Recruiting patient cohorts for clinical trials has long been a time-consuming and expensive undertaking and, today, many clinical trials remain under-enrolled. Now, researchers at Medical University of South Carolina (MUSC) have examined whether leveraging electronic health record (EHR) data using a research tool like i2b2 can improve clinical trial enrollment.
The new research, published in the Journal of the American Medical Informatics Association, led by Alexander Alekseyenko, PhD, and Bashir Hamidi of the MUSC Biomedical Informatics Center delivered mixed results, with better results found for some “e-phenotypes” such as infection, neonatal conditions, and cancer, and worse for other including psychiatric conditions, gastrointestinal diseases, and pulmonary disease.
The study was funded by South Carolina Clinical & Translational Research (SCTR) Institute and it asked 21 clinical trial leaders from a variety of specialties to work with an informaticist and honest broker to define the phenotype for a clinical trial, then develop a search query looking for appropriate patients.
The research team likened it to a library user (the clinician) turning to a librarian for help finding information via the e-phenotype (a set of EHR criteria that identify patients as eligible) by working with informatics and data architects to know how to build the search queries, long with so-called honest brokers (people who know what information is available in a given institution’s EHR, and most importantly, where to find it.

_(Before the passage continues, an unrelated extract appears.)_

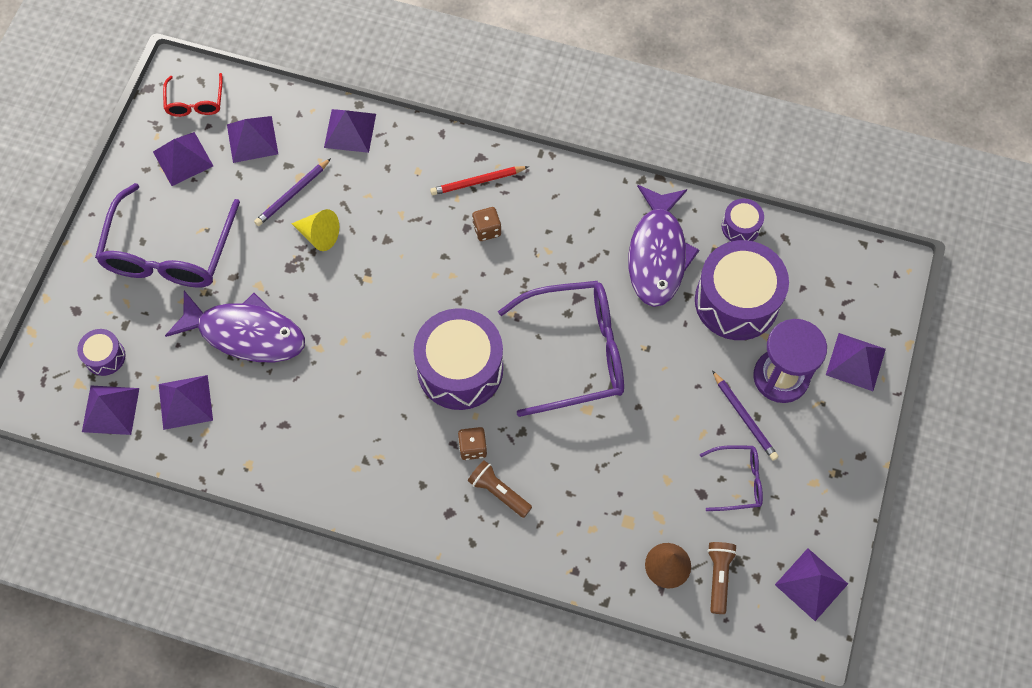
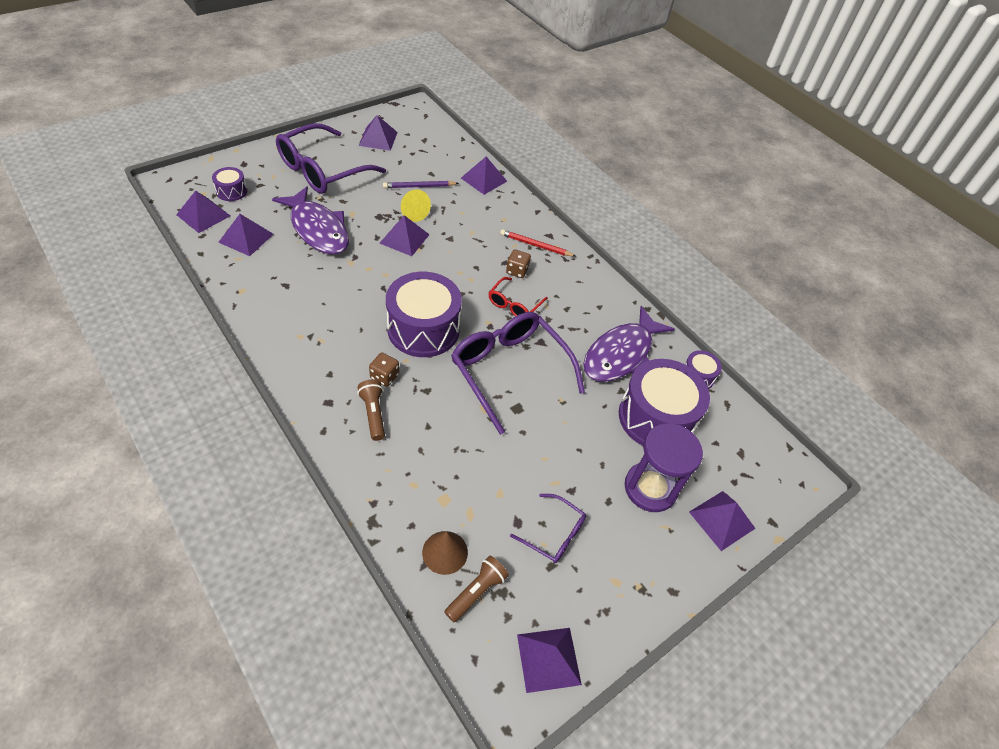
camera: 30 degrees right, 15 degrees down
(195, 102) = (412, 121): red glasses -> red glasses (514, 304)
(252, 139) = (425, 152): purple pyramid -> purple pyramid (404, 239)
(576, 352) = (509, 371): purple glasses -> purple glasses turned 150 degrees counterclockwise
(744, 417) = (597, 494): purple pencil -> none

“It’s just like using available statistical programs. I can plug numbers into them and just keep hitting buttons, and it’ll give me a result, but it may not mean anything,” said Patrick Flume, MD, co-director of SCTR and a co-author of the study. “If you really want to make sure you get meaningful results, you need to work with people who know how to use the tool properly.”
This structure could help get at one of the problems of some clinical researchers who have begun to use i2b2, namely that they create queries that are too simple and may not be precise enough to properly identify the right patients for a study. Using HER data requires some finesse as clinicians approach coding for their patients differently. So a patient a simple diagnostic code may not be enough to identify a patient of interest, or a clinician may code based on patient symptoms without validating that assessment via a diagnostic test.
“Clinicians might actually see patients slightly differently and sometimes code them differently,” said Kit Simpson, DrPH, Distinguished University Professor in the Department of Health Care Leadership and Management at MUSC and a co-author of the study. “As a result, researchers might miss a large number of people who would have been eligible for the trial.”
Alekseyenko offered this example of the challenge: “Suppose we have a child who has frequent breathing problems. You come to the doctor, and he or she says, ‘This child has a reactive airway disease’ and enters it as a diagnosis based purely on symptoms and not any tests.”
The result is, for a researcher looking for patients with reactive airway disease, that child would come up in the search, even though the diagnosis has not been verified by a test.
A significant finding of the study was that the investigators found better matching results for patients who had received inpatient care, as opposed to those whose data came from an outpatient visits. They attributed this to the more data being collected and entered in the EHR during hospitalizations.
The study has demonstrated that it is possible to use e-phenotypes to recruit for clinical trials who match specific clinical criteria, but that more work is required to refine those phenotypes to deliver even more accurate results.
“Study coordinators may be given lists of patients right now that they have to manually sort through and read their charts one at a time to see if they’re eligible,” said Hamidi. “But if we are able to create these precise, accurate phenotypes, the entire process could be much more efficient because they could be sure that a particular patient falls into the group that they’re interested in.”